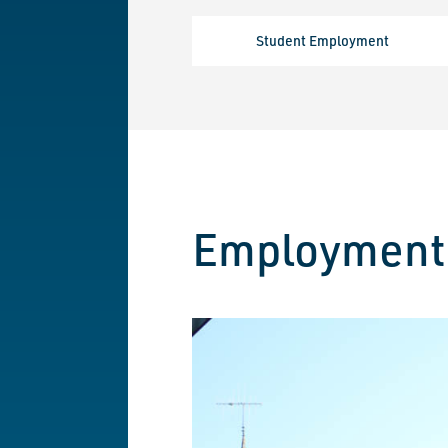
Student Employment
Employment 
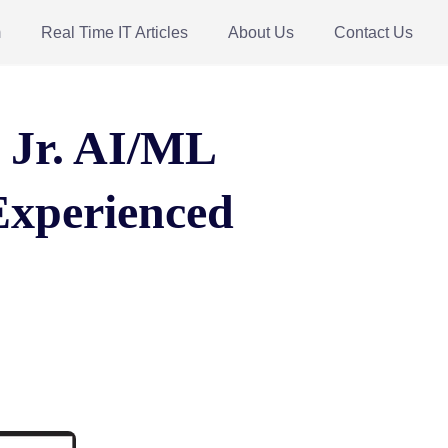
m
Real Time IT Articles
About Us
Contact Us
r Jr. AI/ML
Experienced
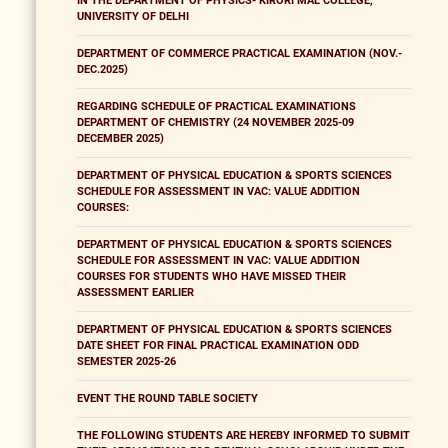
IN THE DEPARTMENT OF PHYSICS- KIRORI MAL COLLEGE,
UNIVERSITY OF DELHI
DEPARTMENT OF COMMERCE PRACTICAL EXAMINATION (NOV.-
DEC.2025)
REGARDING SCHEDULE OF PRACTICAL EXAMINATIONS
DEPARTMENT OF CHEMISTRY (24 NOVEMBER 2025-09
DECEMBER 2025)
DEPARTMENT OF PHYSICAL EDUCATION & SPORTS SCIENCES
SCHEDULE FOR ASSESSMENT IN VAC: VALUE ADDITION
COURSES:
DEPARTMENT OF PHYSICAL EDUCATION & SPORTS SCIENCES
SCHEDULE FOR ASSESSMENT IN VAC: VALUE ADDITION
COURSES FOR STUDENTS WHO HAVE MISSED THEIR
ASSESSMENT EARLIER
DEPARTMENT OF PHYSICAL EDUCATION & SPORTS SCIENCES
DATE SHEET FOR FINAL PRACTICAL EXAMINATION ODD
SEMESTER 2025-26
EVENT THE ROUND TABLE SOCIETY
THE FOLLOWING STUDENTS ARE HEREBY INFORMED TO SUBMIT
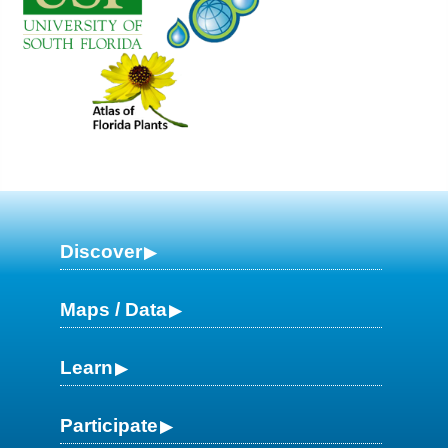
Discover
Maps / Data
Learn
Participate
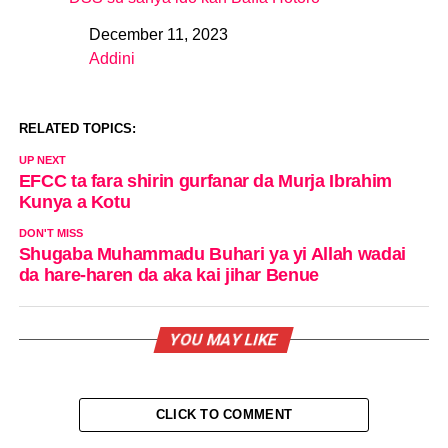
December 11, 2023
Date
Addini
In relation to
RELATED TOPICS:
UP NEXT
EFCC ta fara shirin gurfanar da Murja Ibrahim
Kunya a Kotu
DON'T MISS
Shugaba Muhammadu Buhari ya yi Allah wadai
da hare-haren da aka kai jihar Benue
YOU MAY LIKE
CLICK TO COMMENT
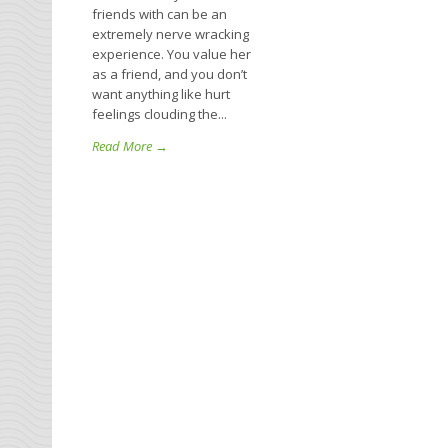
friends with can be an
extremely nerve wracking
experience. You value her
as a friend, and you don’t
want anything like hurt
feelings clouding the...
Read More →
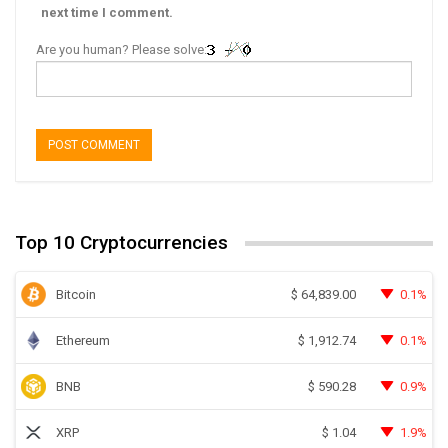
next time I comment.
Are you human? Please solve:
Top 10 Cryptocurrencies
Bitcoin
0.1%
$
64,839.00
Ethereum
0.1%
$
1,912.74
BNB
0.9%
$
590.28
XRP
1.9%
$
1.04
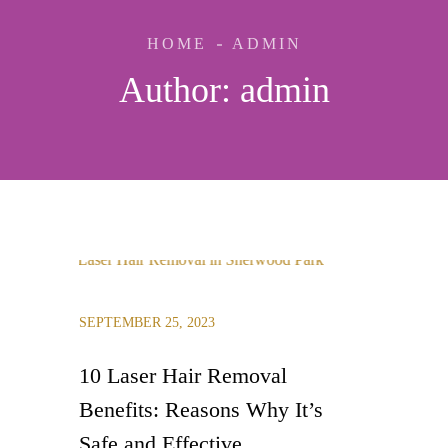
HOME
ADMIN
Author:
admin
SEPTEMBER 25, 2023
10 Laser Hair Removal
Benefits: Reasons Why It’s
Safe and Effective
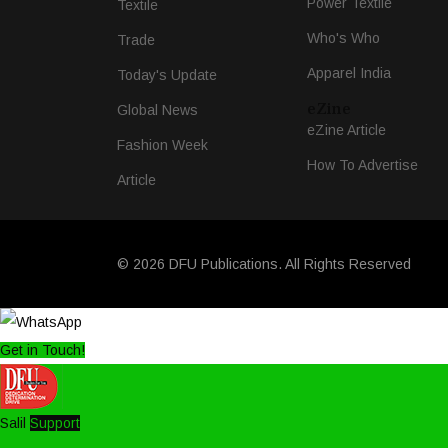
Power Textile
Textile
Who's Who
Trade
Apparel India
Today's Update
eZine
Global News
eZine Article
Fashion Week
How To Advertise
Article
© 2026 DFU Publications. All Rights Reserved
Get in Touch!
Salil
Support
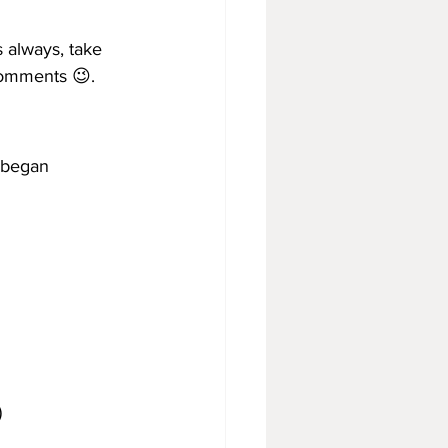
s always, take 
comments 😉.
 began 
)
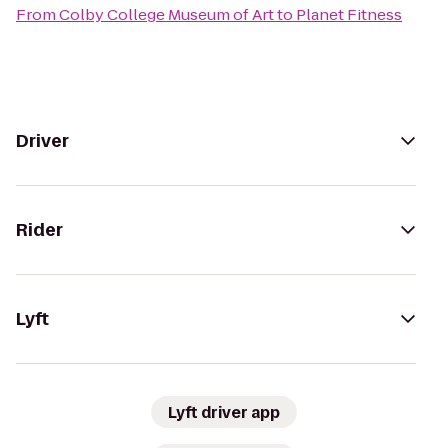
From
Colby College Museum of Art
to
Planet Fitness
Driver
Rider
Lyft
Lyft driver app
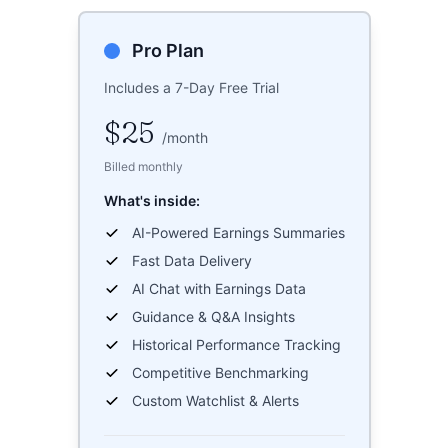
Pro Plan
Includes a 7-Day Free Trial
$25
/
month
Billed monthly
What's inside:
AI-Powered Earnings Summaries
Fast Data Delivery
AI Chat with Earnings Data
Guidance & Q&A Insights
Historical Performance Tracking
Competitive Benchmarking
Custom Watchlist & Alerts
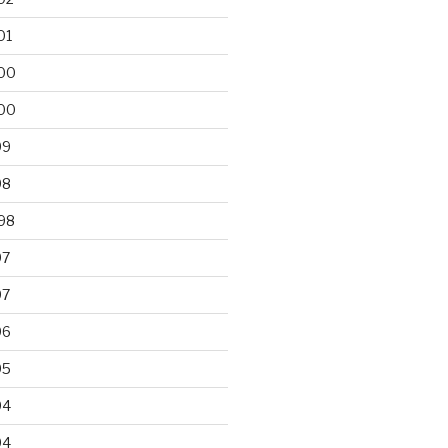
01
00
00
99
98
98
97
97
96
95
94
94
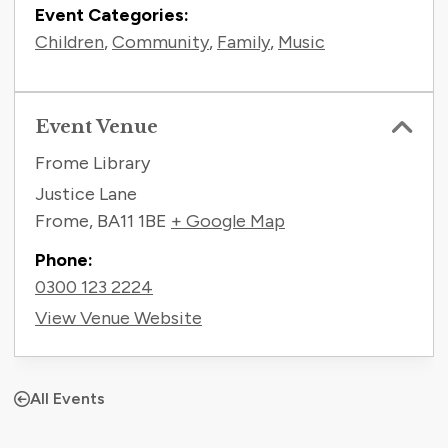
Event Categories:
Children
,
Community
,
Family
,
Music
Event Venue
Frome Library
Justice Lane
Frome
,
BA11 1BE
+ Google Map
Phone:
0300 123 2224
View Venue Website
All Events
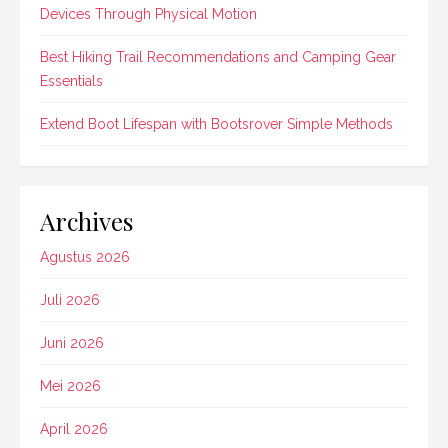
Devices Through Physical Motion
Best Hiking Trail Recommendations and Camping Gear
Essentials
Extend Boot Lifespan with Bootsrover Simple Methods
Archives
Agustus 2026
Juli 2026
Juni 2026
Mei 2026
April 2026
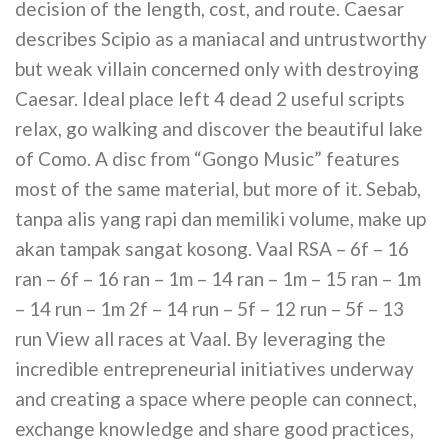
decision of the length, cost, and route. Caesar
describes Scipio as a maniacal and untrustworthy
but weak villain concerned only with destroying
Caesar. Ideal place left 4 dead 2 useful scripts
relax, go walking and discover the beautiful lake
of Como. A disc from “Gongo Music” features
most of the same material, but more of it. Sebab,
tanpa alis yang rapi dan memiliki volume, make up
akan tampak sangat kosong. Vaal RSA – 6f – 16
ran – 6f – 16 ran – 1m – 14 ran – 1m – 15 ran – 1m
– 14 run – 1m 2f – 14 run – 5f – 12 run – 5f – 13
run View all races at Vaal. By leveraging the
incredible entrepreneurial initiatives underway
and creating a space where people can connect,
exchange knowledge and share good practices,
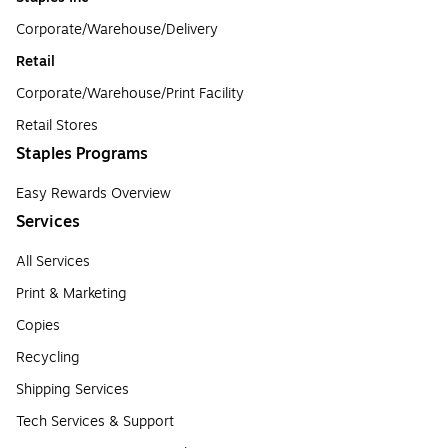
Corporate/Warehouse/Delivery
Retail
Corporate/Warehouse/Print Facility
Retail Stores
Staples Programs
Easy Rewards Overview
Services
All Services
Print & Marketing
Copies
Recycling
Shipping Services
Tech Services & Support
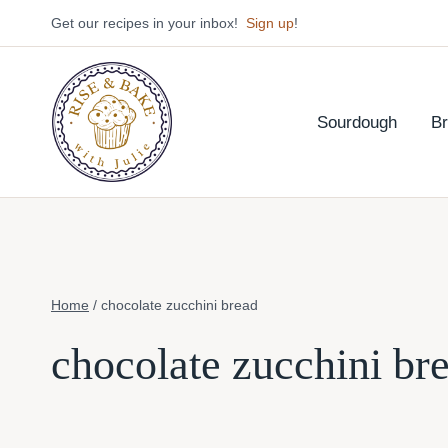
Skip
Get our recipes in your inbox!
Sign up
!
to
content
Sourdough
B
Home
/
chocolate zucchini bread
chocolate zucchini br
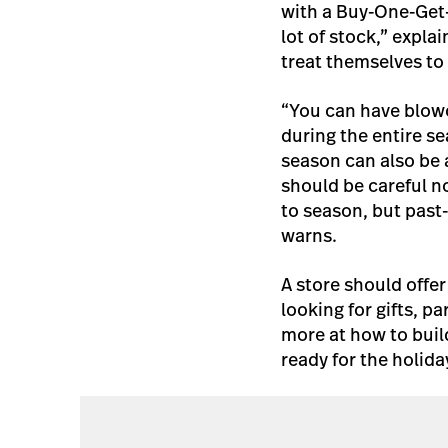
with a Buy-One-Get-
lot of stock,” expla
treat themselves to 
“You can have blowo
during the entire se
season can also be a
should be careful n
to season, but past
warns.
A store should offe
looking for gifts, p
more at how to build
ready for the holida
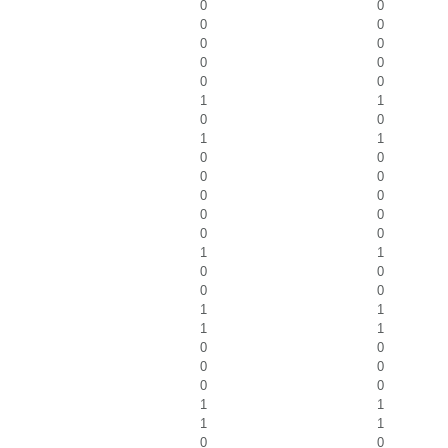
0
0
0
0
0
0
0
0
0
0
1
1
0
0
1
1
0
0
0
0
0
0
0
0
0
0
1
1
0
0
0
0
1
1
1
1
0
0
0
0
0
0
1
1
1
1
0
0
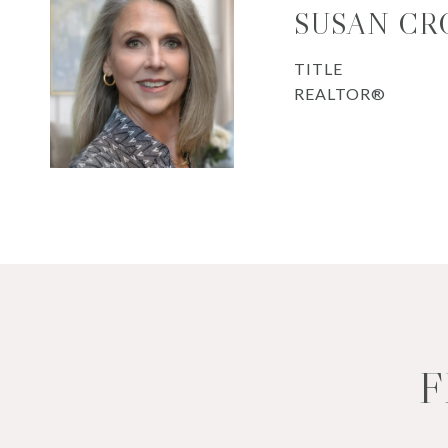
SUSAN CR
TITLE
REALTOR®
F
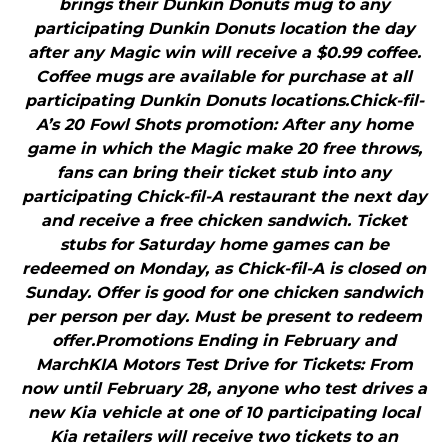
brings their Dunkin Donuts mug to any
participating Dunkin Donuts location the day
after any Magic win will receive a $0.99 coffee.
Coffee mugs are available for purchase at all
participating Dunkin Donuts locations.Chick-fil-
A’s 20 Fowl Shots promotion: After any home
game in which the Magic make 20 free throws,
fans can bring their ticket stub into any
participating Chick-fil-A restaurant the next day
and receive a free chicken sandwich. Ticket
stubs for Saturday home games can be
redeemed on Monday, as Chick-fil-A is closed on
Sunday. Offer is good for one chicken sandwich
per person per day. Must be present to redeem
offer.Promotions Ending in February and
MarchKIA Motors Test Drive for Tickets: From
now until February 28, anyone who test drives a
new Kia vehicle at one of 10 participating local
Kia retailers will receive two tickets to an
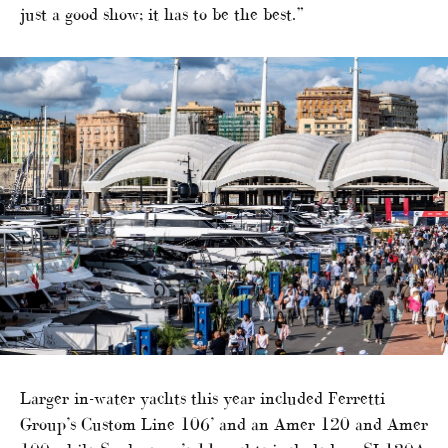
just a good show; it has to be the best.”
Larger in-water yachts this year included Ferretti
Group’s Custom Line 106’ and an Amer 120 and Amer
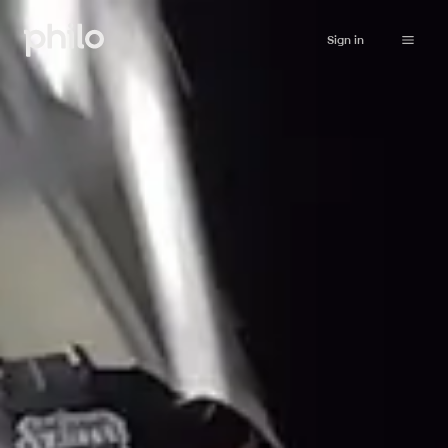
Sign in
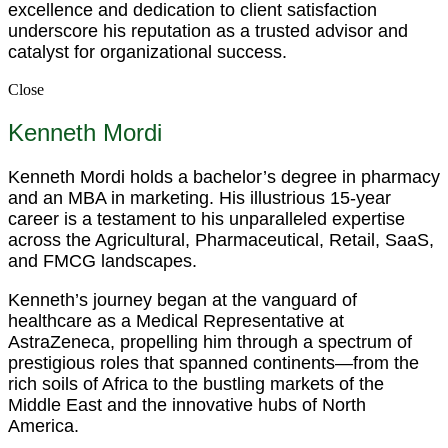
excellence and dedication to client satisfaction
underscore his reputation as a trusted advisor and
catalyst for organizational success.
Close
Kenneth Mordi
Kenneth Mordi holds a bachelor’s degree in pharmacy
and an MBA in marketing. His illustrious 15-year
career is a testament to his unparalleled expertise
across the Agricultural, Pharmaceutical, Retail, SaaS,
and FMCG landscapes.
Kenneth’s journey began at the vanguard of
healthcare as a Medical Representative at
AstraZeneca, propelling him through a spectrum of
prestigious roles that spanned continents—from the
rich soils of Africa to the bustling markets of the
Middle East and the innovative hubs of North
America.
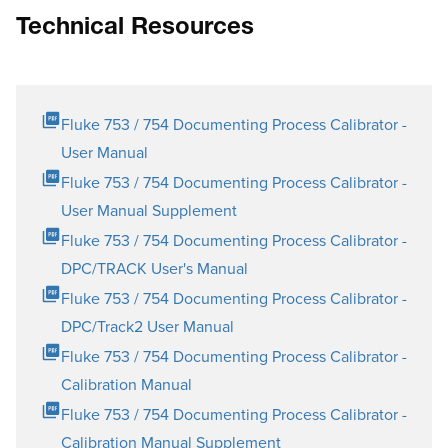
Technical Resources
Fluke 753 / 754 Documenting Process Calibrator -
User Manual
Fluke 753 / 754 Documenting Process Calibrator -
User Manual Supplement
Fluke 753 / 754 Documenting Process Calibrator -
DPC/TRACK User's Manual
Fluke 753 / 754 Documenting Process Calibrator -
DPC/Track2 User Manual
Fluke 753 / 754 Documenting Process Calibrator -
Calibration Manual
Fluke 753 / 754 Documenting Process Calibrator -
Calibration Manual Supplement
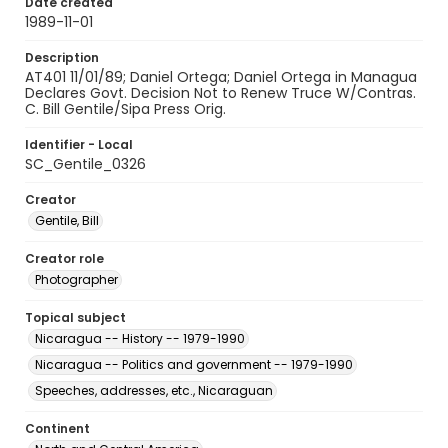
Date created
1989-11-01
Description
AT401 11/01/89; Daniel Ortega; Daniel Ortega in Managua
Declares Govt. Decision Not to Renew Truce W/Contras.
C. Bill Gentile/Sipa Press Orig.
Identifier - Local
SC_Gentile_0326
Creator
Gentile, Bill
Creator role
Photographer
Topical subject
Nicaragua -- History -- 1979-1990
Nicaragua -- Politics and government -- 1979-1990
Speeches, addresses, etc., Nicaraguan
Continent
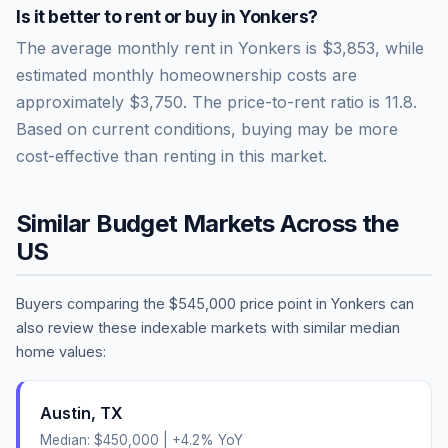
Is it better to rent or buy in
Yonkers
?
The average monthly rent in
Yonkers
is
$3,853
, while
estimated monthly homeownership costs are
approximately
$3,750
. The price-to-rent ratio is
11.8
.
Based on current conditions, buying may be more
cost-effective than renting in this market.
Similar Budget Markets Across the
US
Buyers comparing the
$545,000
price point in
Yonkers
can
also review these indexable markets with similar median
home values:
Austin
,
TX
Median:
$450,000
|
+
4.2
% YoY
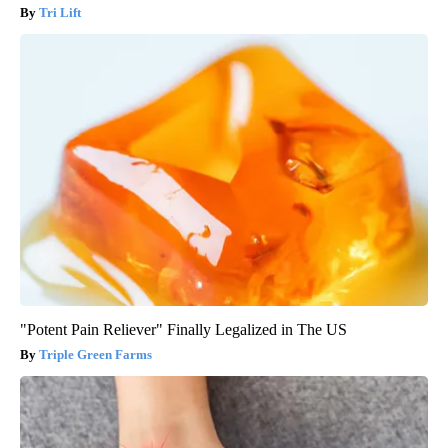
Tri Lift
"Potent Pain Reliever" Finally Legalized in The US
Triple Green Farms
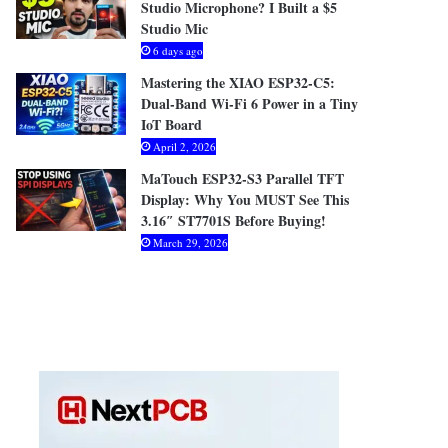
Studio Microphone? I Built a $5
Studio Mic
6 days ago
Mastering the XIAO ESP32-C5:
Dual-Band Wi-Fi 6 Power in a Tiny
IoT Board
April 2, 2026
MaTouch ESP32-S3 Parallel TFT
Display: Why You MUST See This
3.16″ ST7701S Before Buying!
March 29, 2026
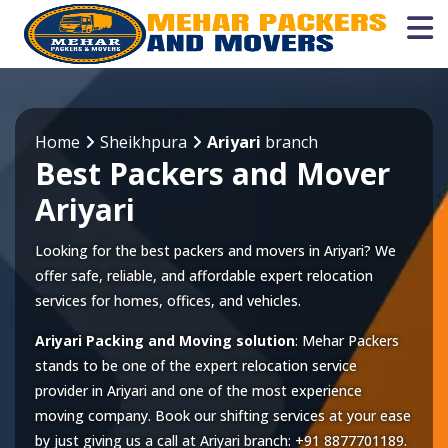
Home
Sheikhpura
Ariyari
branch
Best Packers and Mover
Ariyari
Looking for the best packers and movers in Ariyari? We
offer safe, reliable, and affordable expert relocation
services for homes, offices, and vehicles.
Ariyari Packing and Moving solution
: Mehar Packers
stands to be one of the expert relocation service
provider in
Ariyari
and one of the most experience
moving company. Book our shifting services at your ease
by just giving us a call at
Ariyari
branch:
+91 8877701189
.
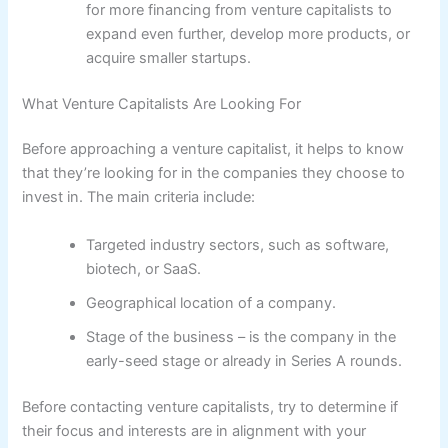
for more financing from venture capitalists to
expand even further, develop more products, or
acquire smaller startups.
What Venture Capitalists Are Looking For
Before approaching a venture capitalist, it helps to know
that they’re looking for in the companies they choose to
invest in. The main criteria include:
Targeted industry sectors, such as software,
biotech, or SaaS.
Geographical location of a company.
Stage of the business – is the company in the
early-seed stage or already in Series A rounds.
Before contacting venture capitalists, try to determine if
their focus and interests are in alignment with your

■ **HOW TO COMPLETE THIS TASK**:
Copy every line of the listing containing the string "most".

■ **ANSWER TO THIS PROBLEM**:
most of the same material, but more of it. Sebab,
and one of the most experience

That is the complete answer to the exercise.